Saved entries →

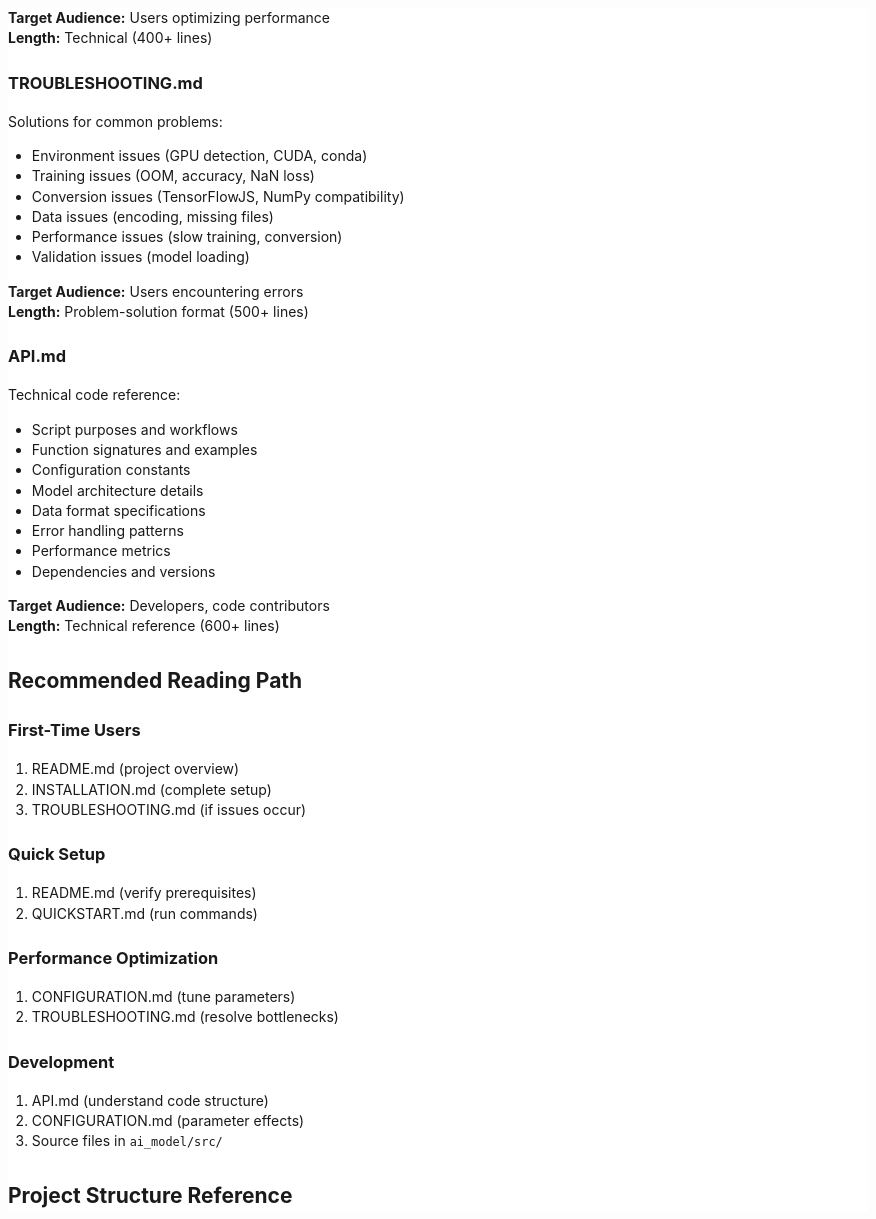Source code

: **Target Audience:** Users optimizing performance  
**Length:** Technical (400+ lines)

### TROUBLESHOOTING.md
Solutions for common problems:
- Environment issues (GPU detection, CUDA, conda)
- Training issues (OOM, accuracy, NaN loss)
- Conversion issues (TensorFlowJS, NumPy compatibility)
- Data issues (encoding, missing files)
- Performance issues (slow training, conversion)
- Validation issues (model loading)

**Target Audience:** Users encountering errors  
**Length:** Problem-solution format (500+ lines)

### API.md
Technical code reference:
- Script purposes and workflows
- Function signatures and examples
- Configuration constants
- Model architecture details
- Data format specifications
- Error handling patterns
- Performance metrics
- Dependencies and versions

**Target Audience:** Developers, code contributors  
**Length:** Technical reference (600+ lines)

## Recommended Reading Path

### First-Time Users
1. README.md (project overview)
2. INSTALLATION.md (complete setup)
3. TROUBLESHOOTING.md (if issues occur)

### Quick Setup
1. README.md (verify prerequisites)
2. QUICKSTART.md (run commands)

### Performance Optimization
1. CONFIGURATION.md (tune parameters)
2. TROUBLESHOOTING.md (resolve bottlenecks)

### Development
1. API.md (understand code structure)
2. CONFIGURATION.md (parameter effects)
3. Source files in `ai_model/src/`

## Project Structure Reference
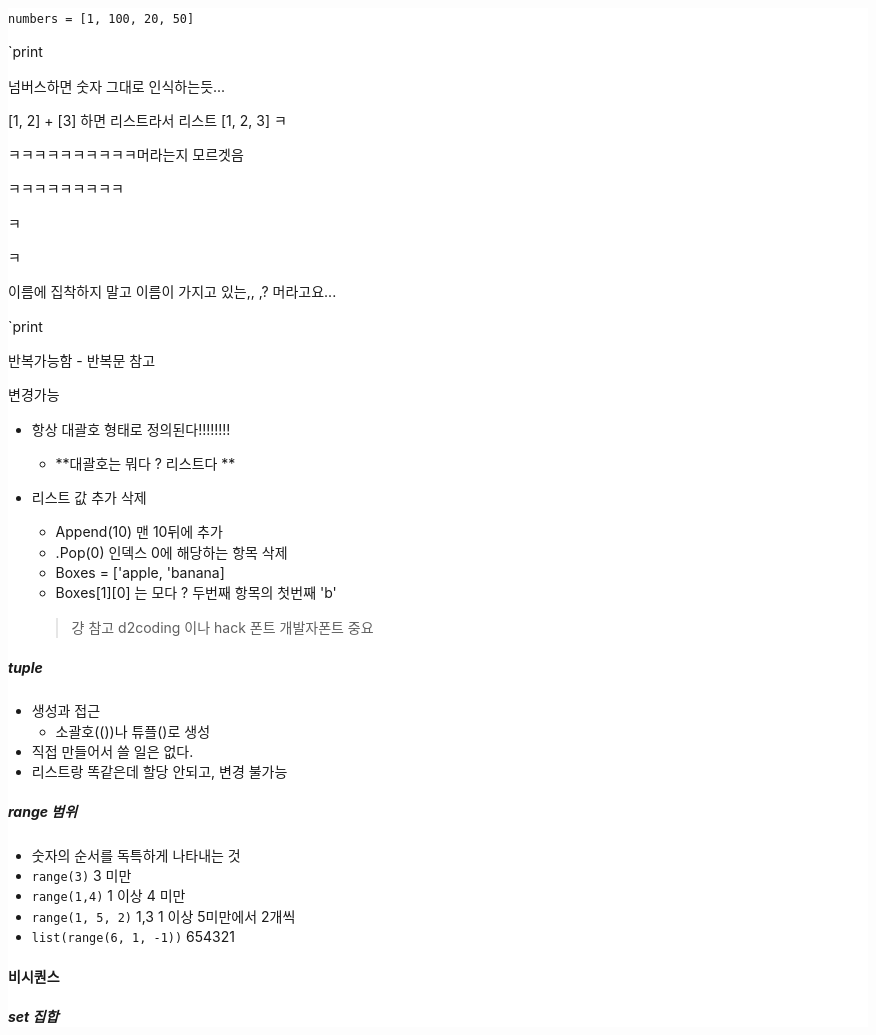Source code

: `numbers = [1, 100, 20, 50]`

`print

넘버스하면 숫자 그대로 인식하는듯... 

[1, 2] + [3] 하면 리스트라서 리스트 [1, 2, 3] ㅋ 

ㅋㅋㅋㅋㅋㅋㅋㅋㅋㅋ머라는지 모르겟음 

ㅋㅋㅋㅋㅋㅋㅋㅋㅋ

ㅋ

ㅋ

이름에 집착하지 말고 이름이 가지고 있는,, ,? 머라고요... 

`print


 반복가능함 - 반복문 참고  

변경가능 

+ 항상 대괄호 형태로 정의된다!!!!!!!! 

  + **대괄호는 뭐다 ? 리스트다 **

+ 리스트 값 추가 삭제 

  + Append(10) 맨 10뒤에 추가 
  + .Pop(0) 인덱스 0에 해당하는 항목 삭제 
  + Boxes = ['apple, 'banana]
  + Boxes\[1]\[0] 는 모다 ? 두번째 항목의 첫번째 'b'

  

  > 걍 참고 d2coding 이나 hack 폰트 개발자폰트 중요



##### tuple

+ 생성과 접근 
  + 소괄호(())나 튜플()로 생성 
+ 직접 만들어서 쓸 일은 없다.
+ 리스트랑 똑같은데 할당 안되고, 변경 불가능 



##### range 범위 

+ 숫자의 순서를 독특하게 나타내는 것 
+ `range(3)` 3 미만
+ `range(1,4)` 1 이상 4 미만
+ `range(1, 5, 2)` 1,3 1 이상 5미만에서 2개씩
+ `list(range(6, 1, -1))` 654321



#### 비시퀀스

##### set 집합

TASK DIRECTIONS → From the lines above, copy those that contain the word "Data".

TASK RESPONSE →
- Data issues (encoding, missing files)
- Data format specifications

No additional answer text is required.